With the influx of hormones, the brain becomes very sensitive to new experiences, it becomes very reward sensitive and it becomes driven towards novelty and also, in particular, to social experiences.
This makes a lot of sense because, when kids grow up and become adolescents, they need to find a way to launch and they can't do that unless they become interested in new things and in new people.
Of course, their emotion networks also become very active, and yet there's a problem, because the area of the brain that helps to regulate and control these emotional experiences and these impulses does not come online until at least the 20s, and sometimes quite late.
In the 20s, so we have this situation where there's a lot of impulsive impulsivity and a lot of emotional arousal. Without the ability to regulate that arousal, that's why teens are the way they are and that's why it's so difficult for teens, because they get exposed to novel experiences which can have negative consequences and they don't have quite the regulation that is built into the brain to calm that down and to control it.
There is so much more that we do not know about brain development. In fact, we're, really just starting to scratch the surface.
How does the human connectome develop over time?
How do individual differences in connections relate to behavior to cognitive strengths, to cognitive weaknesses?
How do our individual experiences affect the development of this connectome and...
What are the effects of things that we are exposed to?
And particularly our kids today are exposed to like video games and social media and things like that? How does that affect brain development?
What are the effects of environmental exposures? Toxins and drugs? Things like that? What are the effects of these on our brain connections?

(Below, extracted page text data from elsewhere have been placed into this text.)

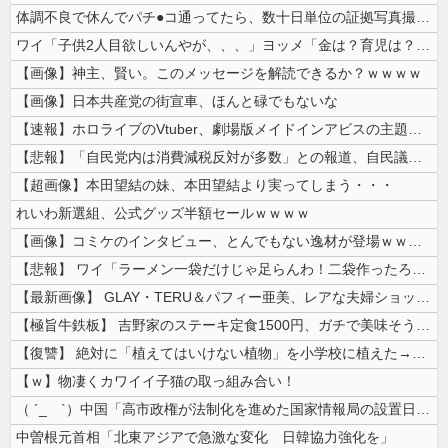
体調不良で休んでパチ●コ通ってたら、数十日単位の証拠写真撮られて会社ク...
ワイ「子供2人目欲しいんやが、、、」ヨッメ「金は？育児は？私の仕事は？...
【画像】神主、賢い。このメッセージを解読できるか？ｗｗｗｗ
【画像】日本共産党の街宣車、ほんと碌でもないな
【速報】ホロライブのVtuber、劇場版メイドインアビスの主題歌決定w...
【悲報】「自民党内は消費減税反対が多数」との報道、自民議員の内部証言と...
【超画像】本田望結の妹、本田望結より実ってしまう・・・
れいわ新選組、公式グッズ半額セールｗｗｗｗ
【画像】コミケのインタビュー、とんでもない逸材が登場ｗｗｗｗｗｗ 【P...
【悲報】 ワイ「ラーメン一袋だけじゃ足らんわ！二袋作ったろ！」→結果ｗ...
【最新画像】 GLAY・TERU＆パフィー亜美、レアな夫婦ショットを公...
【極旨牛鉄板】 吉野家のステーキ定食1500円、ガチで美味そうｗｗｗ
【復讐】 絶対に「植えてはいけない植物」を小学校に植えた→20年経って...
【ｗ】物凄くカワイイ子猫の取っ組み合い！
（ ´_ゝ`）中国「高市政権が法制化を進めた国家情報局の設置日が7月3...
中曽根元首相「北東アジアで急激な変化 日韓協力強化を」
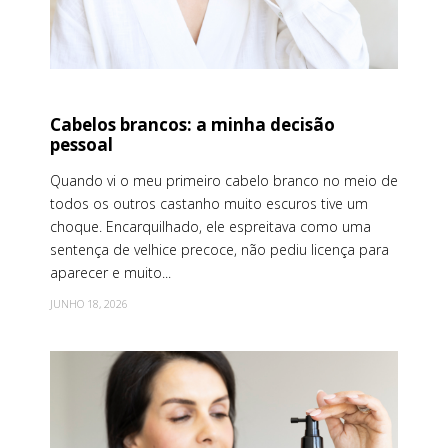
Cabelos brancos: a minha decisão
pessoal
Quando vi o meu primeiro cabelo branco no meio de
todos os outros castanho muito escuros tive um
choque. Encarquilhado, ele espreitava como uma
sentença de velhice precoce, não pediu licença para
aparecer e muito...
JUNHO 18, 2026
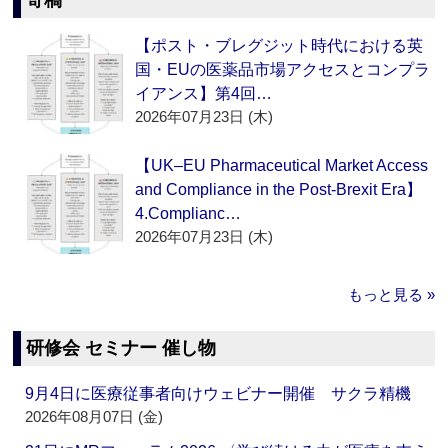
寄稿
【ポスト・ブレグジット時代における英
国・EUの医薬品市場アクセスとコンプラ
イアンス】第4回…
2026年07月23日 (木)
【UK–EU Pharmaceutical Market Access
and Compliance in the Post-Brexit Era】
4.Complianc…
2026年07月23日 (木)
もっと見る »
研修会 セミナー 催し物
9月4日に医療従事者向けウェビナー開催 サクラ精機
2026年08月07日 (金)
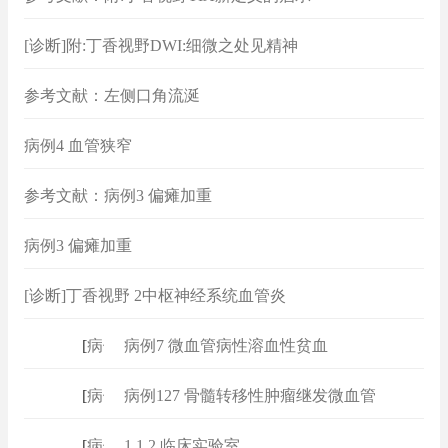
[诊断]附:丁香视野DWI:细微之处见精神
参考文献：左侧口角流涎
病例4 血管狭窄
参考文献：病例3 偏瘫加重
病例3 偏瘫加重
[诊断]丁香视野 2中枢神经系统血管炎
[
病例
]
病例7 微血管病性溶血性贫血
[
病例
]
病例127 骨髓转移性肿瘤继发微血管
[
病例
]
1.1.2 临床实验室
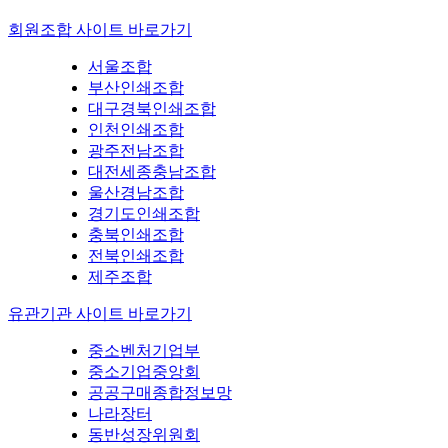
회원조합 사이트 바로가기
서울조합
부산인쇄조합
대구경북인쇄조합
인천인쇄조합
광주전남조합
대전세종충남조합
울산경남조합
경기도인쇄조합
충북인쇄조합
전북인쇄조합
제주조합
유관기관 사이트 바로가기
중소벤처기업부
중소기업중앙회
공공구매종합정보망
나라장터
동반성장위원회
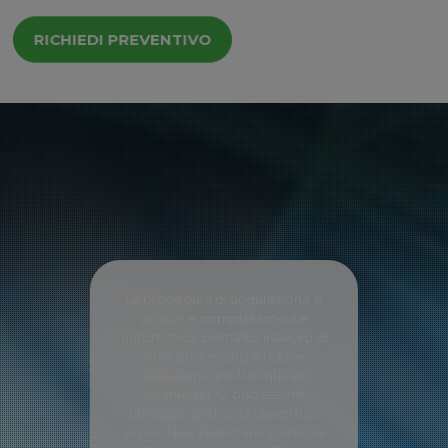
RICHIEDI PREVENTIVO
La procedura di acquisizione è
veloce e completamente
automatica, pertanto il lavoro di
post processing si riduce
notevolmente. Per questo
ScanRider 1.2 può essere
utilizzato anche da utenti non
esperti per realizzare scansioni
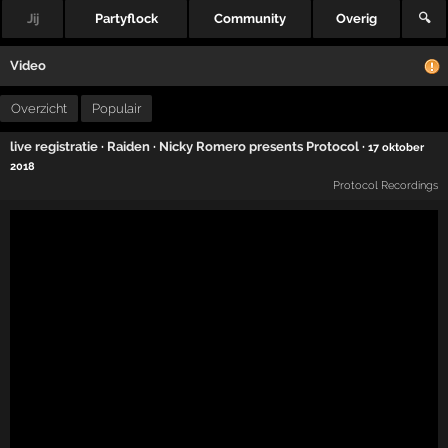
Jij
Partyflock
Community
Overig
🔍
Video
Overzicht
Populair
live registratie
·
Raiden
·
Nicky Romero presents Protocol
·
17 oktober
2018
Protocol Recordings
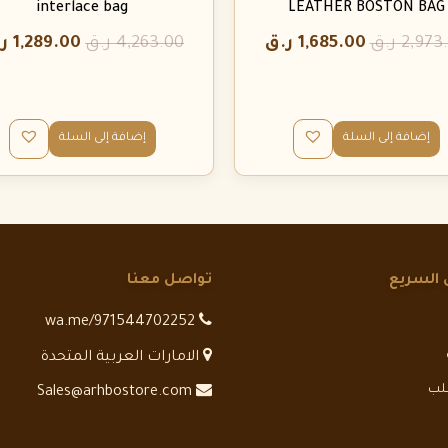
interlace bag
LEATHER BOSTON BAG
2,973
ر.ق
1,685.00
ر.ق
4,263.00
ر.ق
1,289.00
ر
إضافة إلى السلة
إضافة إلى السلة
 السريع
تواصل معنا
wa.me/971544702252
الامارات العربية المتحدة
طلب
Sales@arhbostore.com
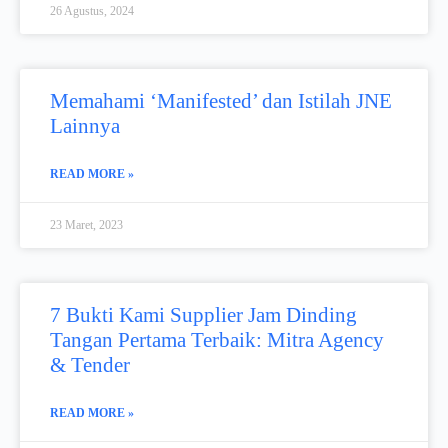
26 Agustus, 2024
Memahami ‘Manifested’ dan Istilah JNE
Lainnya
READ MORE »
23 Maret, 2023
7 Bukti Kami Supplier Jam Dinding
Tangan Pertama Terbaik: Mitra Agency
& Tender
READ MORE »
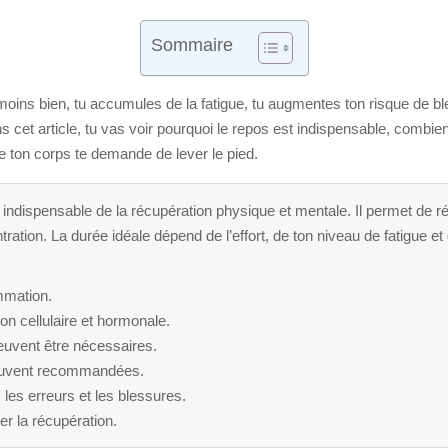
Sommaire
 moins bien, tu accumules de la fatigue, tu augmentes ton risque de 
cet article, tu vas voir pourquoi le repos est indispensable, combie
e ton corps te demande de lever le pied.
indispensable de la récupération physique et mentale. Il permet de ré
ration. La durée idéale dépend de l’effort, de ton niveau de fatigue et
ammation.
on cellulaire et hormonale.
peuvent être nécessaires.
souvent recommandées.
les erreurs et les blessures.
er la récupération.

There's, so much that we still don't know, and these are questions that we at UCLA are trying to answer with research.
There are a few research projects. We're doing right now, and one is the human connectome development project where we are bringing children in from the ages of 5 through 21 and scanning their brains to look at the functional connections and the structural connections, and also doing a series of tests on cognition how they solve problems and what kinds of things they've been exposed to, and also their emotional experiences, to try to understand brain development, the adolescent brain and cognitive development.
ABCD is a study of 10,000 children across the Country 1,000, in Los Angeles County alone. they are recruited from select schools in Los Angeles County at the ages of nine and ten and followed for ten years to see what is happening exactly in adolescence.
During that very critical adolescent period, we're, also studying the human connectome in older folks between 35 and a hundred to find out what makes a brain age well and gracefully. What makes people healthy throughout their life and what are some of the changes that can affect that brain development over time?
There are a number of differences that we see in the brains of children with autism and we're doing many studies right now on on children with autism, young adults with autism and even infants, who are at high risk for developing autism.
We believe that autism is a problem of the development of these connections that are set on a wrong trajectory very, very early in life. We are getting better at identifying what some of these problems are and trying to intervene early so that these children will have the best outcomes, but in general, just as in the learning disabilities, when we look at a brain of a child with autism, we don't see anything wrong. There is not damage to the brain. It's merely developing in a different trajectory, forming different kinds of connections that the brains of children with autism will sometimes form. A lot of local connections, but the long range connections may not be as intact.
So this is something that we're beginning to learn more and more about and hope to be able to have more answers for you as the years go by...
I would like to thank you so much for your attention and have a great day, thank you.